Хотя Достоевский давно выболел свои юношеские мечты о переустройстве мира в духе Фурье и Кабе (над которыми со знанием дела уже и глумился в «Бесах», вкладывая их в болтовню Степана Верховенского и Кириллова), он, однако, не зачеркивал прошлого, находил мужество и себя считать причастным к распространению болезни, от которой лихорадило не только Россию, но и Европу. В Европе-то она, впрочем, и зародилась. Достоевский писал в статье: «Нечаевым, вероятно, я бы не мог сделаться никогда, но нечаевцем, не ручаюсь, может, и мог бы… во дни моей юности… я сам старый нечаевец…» Отличие Нечаева от нечаевцев — тех, кого судили на процессе 1871 года, — заключалось в том, что нечаевцам были доступны такие человеческие чувства, как, скажем, раскаяние, для Нечаева же с его ледяным математическим умом никакое раскаяние, как и сострадание, недоступно. Раскаяние — это ведь и есть сострадание: к самому себе.
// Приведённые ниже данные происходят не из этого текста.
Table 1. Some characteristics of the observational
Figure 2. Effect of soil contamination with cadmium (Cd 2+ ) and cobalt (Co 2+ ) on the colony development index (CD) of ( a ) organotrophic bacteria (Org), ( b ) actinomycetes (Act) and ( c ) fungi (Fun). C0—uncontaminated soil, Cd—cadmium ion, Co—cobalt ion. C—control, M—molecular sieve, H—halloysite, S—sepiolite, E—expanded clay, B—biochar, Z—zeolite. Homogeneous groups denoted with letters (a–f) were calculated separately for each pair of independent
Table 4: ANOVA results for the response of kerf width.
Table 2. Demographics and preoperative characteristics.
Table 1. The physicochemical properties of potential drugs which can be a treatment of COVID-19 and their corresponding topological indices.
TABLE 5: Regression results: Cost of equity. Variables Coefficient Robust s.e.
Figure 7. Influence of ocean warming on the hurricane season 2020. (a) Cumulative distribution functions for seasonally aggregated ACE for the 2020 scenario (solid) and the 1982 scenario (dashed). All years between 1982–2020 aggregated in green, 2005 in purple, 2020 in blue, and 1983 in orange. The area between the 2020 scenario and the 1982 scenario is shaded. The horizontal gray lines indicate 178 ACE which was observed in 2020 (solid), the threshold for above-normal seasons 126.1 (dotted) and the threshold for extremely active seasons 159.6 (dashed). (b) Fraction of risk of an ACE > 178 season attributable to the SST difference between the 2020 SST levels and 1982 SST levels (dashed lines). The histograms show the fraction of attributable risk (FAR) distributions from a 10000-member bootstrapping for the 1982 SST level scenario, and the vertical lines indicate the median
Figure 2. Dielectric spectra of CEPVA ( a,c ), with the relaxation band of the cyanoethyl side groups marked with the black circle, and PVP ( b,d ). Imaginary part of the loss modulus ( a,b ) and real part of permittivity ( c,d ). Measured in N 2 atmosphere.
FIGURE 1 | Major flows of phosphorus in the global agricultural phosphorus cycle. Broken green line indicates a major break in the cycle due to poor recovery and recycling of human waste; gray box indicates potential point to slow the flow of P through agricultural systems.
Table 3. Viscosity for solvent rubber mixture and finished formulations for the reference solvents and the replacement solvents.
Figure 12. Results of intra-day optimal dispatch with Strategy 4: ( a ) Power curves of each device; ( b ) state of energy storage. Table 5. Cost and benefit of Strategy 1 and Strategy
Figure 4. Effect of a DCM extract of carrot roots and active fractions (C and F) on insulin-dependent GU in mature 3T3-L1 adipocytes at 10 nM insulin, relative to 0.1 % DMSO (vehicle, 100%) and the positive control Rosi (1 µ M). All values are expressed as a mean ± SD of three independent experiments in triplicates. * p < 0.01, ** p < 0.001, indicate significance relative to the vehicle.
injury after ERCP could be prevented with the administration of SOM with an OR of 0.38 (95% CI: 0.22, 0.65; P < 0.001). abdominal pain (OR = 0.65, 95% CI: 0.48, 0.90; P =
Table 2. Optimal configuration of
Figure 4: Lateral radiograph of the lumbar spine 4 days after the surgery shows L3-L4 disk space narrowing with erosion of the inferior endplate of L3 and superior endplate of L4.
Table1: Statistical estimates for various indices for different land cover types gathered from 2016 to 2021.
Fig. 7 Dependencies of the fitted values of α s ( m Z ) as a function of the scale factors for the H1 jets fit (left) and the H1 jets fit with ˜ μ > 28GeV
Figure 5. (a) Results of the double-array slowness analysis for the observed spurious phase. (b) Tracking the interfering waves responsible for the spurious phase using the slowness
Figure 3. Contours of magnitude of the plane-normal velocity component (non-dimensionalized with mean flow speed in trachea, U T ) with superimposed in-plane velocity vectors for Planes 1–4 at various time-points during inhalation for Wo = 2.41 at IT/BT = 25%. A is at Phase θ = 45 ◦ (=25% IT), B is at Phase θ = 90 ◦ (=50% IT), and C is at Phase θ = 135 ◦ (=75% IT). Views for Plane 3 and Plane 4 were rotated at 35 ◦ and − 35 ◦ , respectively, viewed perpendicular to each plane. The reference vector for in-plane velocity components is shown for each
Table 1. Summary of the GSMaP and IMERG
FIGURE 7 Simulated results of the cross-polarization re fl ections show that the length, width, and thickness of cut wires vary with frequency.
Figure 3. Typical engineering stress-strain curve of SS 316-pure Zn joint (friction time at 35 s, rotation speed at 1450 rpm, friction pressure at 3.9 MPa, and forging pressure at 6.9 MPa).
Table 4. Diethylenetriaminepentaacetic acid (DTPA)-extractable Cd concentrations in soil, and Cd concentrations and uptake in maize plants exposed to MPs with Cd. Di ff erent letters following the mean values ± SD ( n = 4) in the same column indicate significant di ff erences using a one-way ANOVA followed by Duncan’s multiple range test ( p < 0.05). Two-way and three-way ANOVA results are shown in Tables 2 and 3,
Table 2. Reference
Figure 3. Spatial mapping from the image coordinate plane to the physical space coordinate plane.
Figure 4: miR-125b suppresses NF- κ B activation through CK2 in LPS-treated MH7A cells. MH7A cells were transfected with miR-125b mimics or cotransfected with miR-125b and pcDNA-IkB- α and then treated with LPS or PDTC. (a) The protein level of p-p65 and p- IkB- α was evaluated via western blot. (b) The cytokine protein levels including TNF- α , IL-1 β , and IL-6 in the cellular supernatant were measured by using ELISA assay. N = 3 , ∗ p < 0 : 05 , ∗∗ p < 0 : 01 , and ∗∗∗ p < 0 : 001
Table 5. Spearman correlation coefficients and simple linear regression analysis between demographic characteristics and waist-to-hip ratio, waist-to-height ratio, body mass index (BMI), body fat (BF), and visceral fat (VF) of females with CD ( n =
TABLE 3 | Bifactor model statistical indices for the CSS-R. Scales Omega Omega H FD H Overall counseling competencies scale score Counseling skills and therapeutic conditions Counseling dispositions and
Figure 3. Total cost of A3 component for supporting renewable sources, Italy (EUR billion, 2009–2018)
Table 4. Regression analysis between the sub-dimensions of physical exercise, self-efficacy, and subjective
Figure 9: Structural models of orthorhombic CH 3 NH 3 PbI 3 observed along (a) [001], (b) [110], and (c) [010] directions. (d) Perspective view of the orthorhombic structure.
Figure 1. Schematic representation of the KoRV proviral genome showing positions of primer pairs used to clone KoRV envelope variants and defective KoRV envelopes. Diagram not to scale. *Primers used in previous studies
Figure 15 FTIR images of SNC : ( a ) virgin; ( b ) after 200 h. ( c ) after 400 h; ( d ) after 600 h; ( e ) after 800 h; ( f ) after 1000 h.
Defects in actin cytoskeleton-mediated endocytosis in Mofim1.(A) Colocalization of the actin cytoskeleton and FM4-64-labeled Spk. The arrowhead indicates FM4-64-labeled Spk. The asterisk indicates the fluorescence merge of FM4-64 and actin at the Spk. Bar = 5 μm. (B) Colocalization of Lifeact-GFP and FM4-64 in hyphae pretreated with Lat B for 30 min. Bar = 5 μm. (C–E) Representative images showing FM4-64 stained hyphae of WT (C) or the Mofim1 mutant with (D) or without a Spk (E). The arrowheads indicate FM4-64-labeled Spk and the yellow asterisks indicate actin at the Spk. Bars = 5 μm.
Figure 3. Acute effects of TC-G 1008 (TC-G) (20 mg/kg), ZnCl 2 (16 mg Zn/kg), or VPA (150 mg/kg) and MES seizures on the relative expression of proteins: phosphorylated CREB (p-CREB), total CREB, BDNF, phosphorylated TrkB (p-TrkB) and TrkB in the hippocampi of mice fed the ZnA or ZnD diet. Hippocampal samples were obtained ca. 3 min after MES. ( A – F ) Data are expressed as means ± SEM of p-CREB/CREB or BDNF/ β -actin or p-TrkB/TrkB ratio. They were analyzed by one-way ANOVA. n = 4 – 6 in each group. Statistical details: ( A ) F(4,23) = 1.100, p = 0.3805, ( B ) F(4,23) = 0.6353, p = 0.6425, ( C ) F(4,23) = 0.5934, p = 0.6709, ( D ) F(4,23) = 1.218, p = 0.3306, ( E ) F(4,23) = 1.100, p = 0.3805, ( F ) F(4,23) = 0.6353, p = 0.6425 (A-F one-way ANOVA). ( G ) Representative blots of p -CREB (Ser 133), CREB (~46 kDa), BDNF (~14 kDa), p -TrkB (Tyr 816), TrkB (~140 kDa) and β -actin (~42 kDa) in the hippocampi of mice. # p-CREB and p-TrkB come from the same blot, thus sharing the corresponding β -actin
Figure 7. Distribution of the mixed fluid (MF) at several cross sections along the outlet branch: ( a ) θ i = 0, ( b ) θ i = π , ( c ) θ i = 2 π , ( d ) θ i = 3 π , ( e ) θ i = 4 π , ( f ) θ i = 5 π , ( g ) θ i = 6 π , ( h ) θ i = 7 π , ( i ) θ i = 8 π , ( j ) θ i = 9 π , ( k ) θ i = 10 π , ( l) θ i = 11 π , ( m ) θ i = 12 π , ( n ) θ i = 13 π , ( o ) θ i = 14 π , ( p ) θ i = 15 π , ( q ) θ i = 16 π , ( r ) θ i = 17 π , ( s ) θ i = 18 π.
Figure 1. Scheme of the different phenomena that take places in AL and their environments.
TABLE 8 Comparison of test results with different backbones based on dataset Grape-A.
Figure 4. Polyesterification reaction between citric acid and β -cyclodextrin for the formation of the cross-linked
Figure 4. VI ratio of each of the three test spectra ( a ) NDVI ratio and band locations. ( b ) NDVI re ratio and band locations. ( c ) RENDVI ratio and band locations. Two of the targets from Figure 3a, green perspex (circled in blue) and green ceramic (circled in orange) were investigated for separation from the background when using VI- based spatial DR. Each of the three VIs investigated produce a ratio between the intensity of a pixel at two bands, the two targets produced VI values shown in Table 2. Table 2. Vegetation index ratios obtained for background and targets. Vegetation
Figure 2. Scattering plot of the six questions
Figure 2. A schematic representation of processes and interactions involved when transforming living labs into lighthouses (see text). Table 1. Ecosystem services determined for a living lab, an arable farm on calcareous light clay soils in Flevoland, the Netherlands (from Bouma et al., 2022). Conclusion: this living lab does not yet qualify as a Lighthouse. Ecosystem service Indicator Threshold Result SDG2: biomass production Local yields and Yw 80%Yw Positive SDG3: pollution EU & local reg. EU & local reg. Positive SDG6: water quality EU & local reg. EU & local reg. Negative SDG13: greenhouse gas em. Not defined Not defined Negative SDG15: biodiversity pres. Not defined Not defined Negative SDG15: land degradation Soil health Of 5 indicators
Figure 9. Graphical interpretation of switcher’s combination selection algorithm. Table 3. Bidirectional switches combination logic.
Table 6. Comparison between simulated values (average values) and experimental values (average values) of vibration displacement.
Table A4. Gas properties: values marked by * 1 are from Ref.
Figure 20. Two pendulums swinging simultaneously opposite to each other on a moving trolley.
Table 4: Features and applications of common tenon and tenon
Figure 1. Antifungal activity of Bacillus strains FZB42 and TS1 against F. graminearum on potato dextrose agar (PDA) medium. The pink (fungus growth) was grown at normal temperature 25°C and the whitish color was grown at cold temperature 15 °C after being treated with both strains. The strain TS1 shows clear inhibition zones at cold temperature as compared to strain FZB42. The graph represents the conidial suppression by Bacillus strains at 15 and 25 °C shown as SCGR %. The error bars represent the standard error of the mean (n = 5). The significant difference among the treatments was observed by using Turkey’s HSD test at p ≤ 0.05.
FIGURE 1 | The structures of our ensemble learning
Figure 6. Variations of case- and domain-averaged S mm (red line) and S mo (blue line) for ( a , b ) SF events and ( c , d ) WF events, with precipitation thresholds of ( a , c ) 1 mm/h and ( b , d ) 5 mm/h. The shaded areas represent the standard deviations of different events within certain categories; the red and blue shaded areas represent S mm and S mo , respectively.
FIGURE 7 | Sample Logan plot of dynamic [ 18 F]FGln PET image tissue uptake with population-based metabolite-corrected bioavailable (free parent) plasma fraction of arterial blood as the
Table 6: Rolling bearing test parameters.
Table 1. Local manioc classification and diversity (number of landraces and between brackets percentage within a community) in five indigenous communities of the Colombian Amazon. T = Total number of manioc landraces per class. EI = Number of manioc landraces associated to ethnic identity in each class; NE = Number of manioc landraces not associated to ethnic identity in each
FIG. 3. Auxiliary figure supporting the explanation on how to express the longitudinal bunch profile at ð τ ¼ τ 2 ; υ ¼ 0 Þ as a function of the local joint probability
Революционеры-народники открещивались от Нечаева. Называли его мистификатором, иезуитом, макиавеллистом, с отвращением говорили: «Ему все средства хороши для достижения цели». Кстати, «Монарх» Макиавелли в русском переводе появился как раз в 1869 году и для убийц Иванова был, возможно, свежим чтением. Народники имели программу. Нечаев же — никакой, кроме разрушения. Народники не отторгли от себя христианских понятий доброты, любви, товарищества, страдания ради ближних (не только ради идеи). Нечаев же отбрасывал как ветошь всякую нравственность прочь.